↓
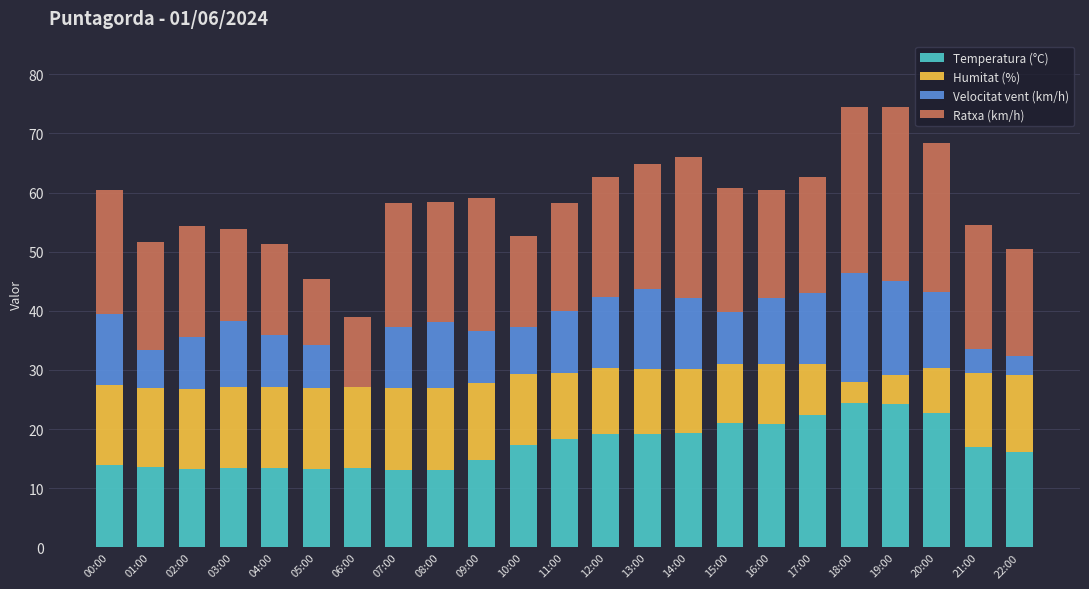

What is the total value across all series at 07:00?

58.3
↑
↓
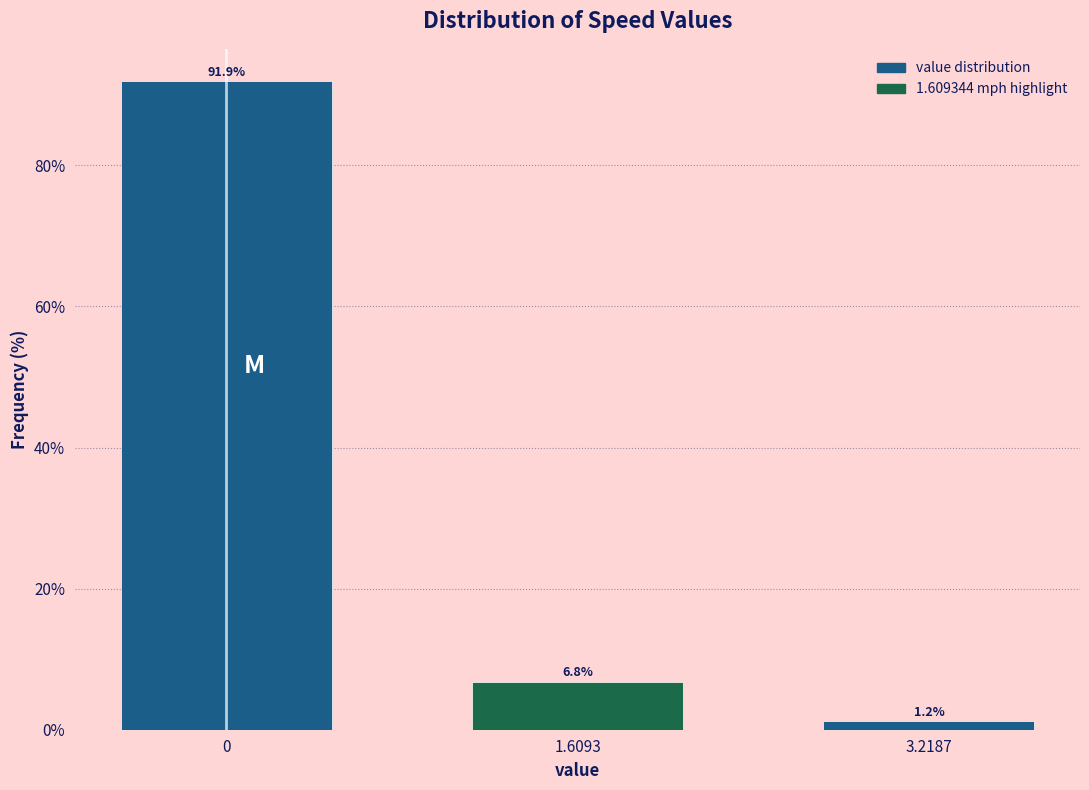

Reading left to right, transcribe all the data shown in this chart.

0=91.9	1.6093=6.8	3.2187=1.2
↑
↓
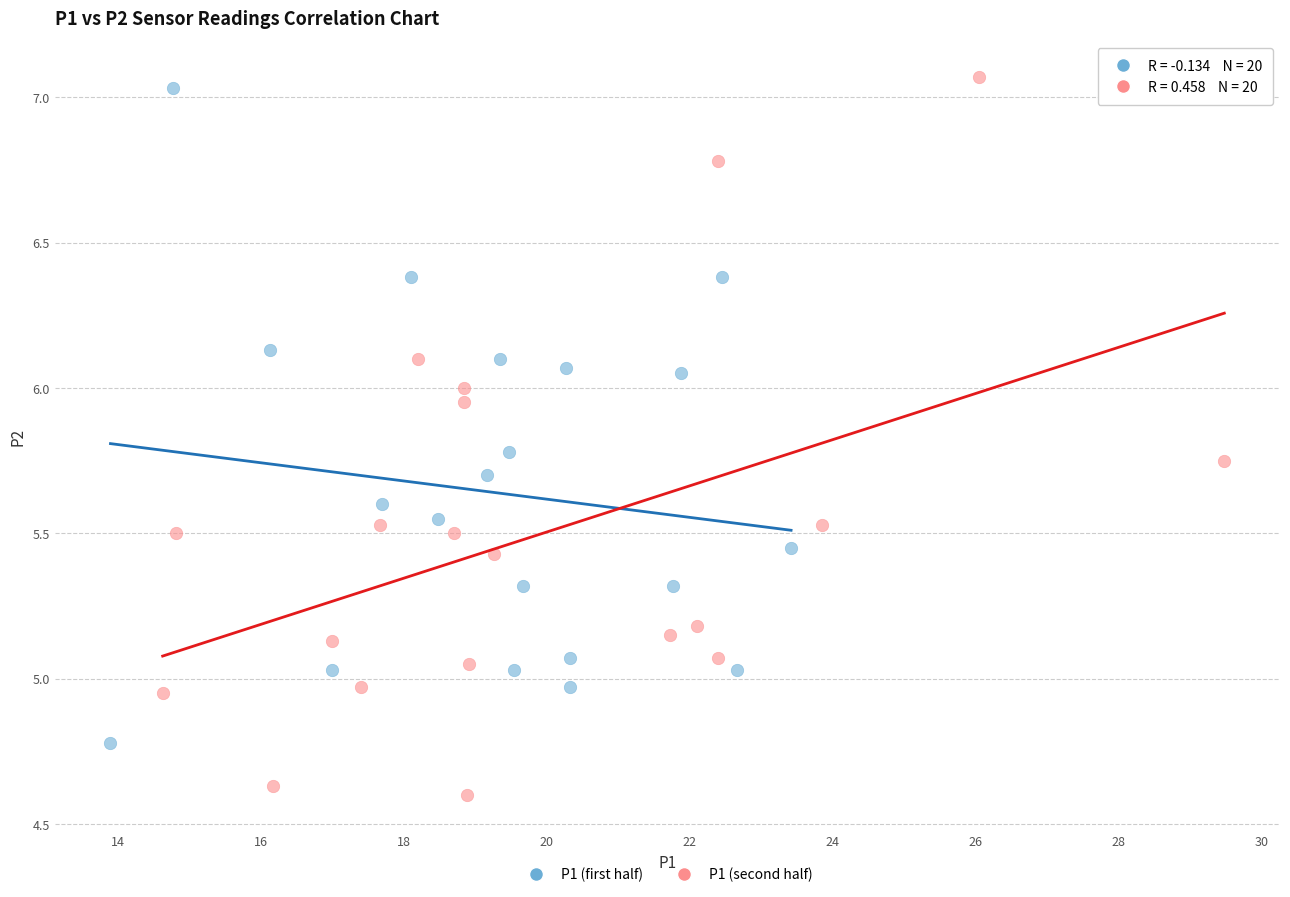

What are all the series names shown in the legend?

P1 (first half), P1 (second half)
↑
How many lines of the records above contain the word "What"? Give only the number.

WORKED SOLUTION
2